Dopo essersi issato a fatica sullo scranno più alto sembra ritrovare all'improvviso uno sprazzo di antico vigore. Impugnato il martelletto lo picchia furiosamente dichiarando, con voce stentorea, aperta l'udienza. Poi, scrutandomi con occhi cattivi, comunica qualcosa al cancelliere che gli siede accanto.
Mi sfuggono le ragioni per cui se la stia prendendo con me, però credo che abbiano più a che fare con il suo Io. Non ci frequentiamo da anni, in pratica non sa nemmeno chi sono e probabilmente non l'ha mai saputo.

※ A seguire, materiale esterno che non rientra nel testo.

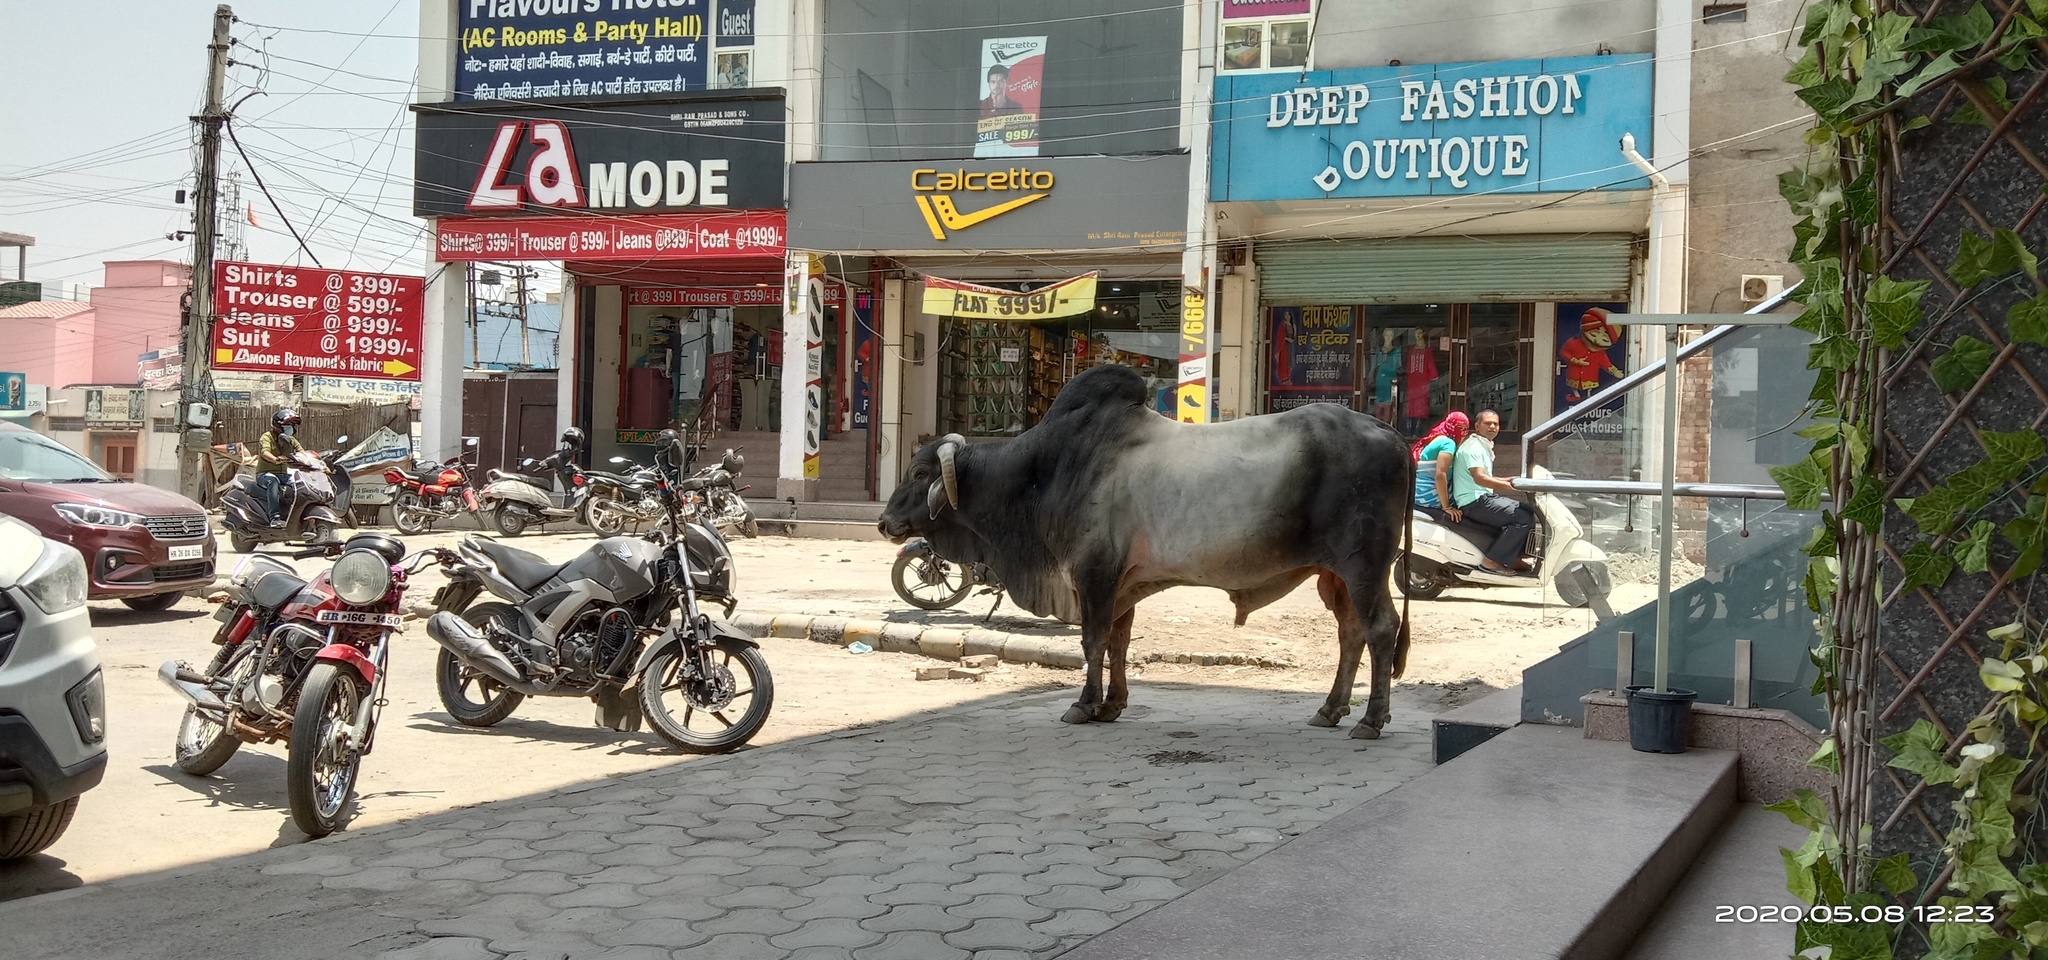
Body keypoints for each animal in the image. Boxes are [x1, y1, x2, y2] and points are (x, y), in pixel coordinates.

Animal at [872, 362, 1417, 736]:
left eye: (919, 472)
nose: (884, 522)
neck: (1043, 471)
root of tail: (1389, 431)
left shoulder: (1093, 573)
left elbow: (1093, 641)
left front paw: (1083, 704)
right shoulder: (1123, 582)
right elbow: (1118, 642)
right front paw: (1112, 705)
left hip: (1365, 566)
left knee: (1379, 630)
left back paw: (1371, 720)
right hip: (1337, 575)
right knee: (1351, 634)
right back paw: (1331, 710)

Sta per giudicare un estraneo, perciò sono consapevole che non può ferirmi.
Resto in debito silenzio e attendo la sentenza come si attende la cameriera che serve il tè. Deduco che non abbia alcuna idea di quali siano i capi di imputazione e che, scartabellando freneticamente le carte, cerchi un pretesto per emettere il verdetto di condanna.

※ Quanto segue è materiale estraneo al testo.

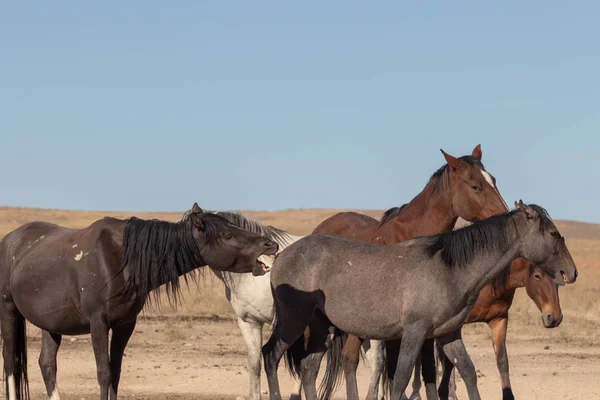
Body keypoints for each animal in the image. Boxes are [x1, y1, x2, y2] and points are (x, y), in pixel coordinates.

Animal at [0, 203, 278, 400]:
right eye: (226, 234)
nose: (270, 244)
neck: (119, 259)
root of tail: (10, 240)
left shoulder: (125, 324)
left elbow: (115, 373)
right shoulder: (98, 323)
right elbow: (103, 373)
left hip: (51, 324)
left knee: (47, 365)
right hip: (9, 311)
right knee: (10, 362)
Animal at [262, 202, 576, 400]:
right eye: (552, 233)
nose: (571, 272)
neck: (448, 269)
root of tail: (282, 255)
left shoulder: (448, 334)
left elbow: (467, 372)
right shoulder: (414, 333)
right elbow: (401, 380)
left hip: (320, 328)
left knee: (308, 368)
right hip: (294, 322)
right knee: (270, 355)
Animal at [284, 145, 508, 400]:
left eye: (494, 180)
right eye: (475, 186)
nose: (506, 213)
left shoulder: (425, 329)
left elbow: (427, 370)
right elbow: (394, 372)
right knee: (342, 361)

Dietro il banco degli imputati accavallo e scavallo le gambe per riattivare la circolazione.
Il giudice si sistema gli occhiali da lettura sulla punta del naso e mi fissa con sguardo severo. Poi agita il martelletto in aria e sentenzia: << Pim, ricordati che tutto ciò che scrivi potrà essere usato contro di te >>.
Mi alzo di scatto e, contravvenendo il rituale, replico: << L'hanno fatto in tanti, dimostrando di non capire un cazzo >>. Nel brusio di sorpresa che si è levato dal fondo dell'aula giudiziaria aggiungo a mezza bocca: << Coglioni >>.

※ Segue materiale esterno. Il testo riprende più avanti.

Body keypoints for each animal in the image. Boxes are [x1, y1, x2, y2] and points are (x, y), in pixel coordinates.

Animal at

Il giudice riprende a dare martellate sullo scranno chiedendo ripetutamente che il pubblico faccia silenzio. Poi mi punta il dito indice storto e, con il volto paonazzo, stravolto dall'ira, intima: << Togliti quel costume di gomma da clown! >>.
Impassibile, lo osservo scomparire dietro un nugolo di teste che si frappongono confusamente.
<< Dì quel che cazzo ti pare >>, mormoro, << tanto per me sei già morto >>.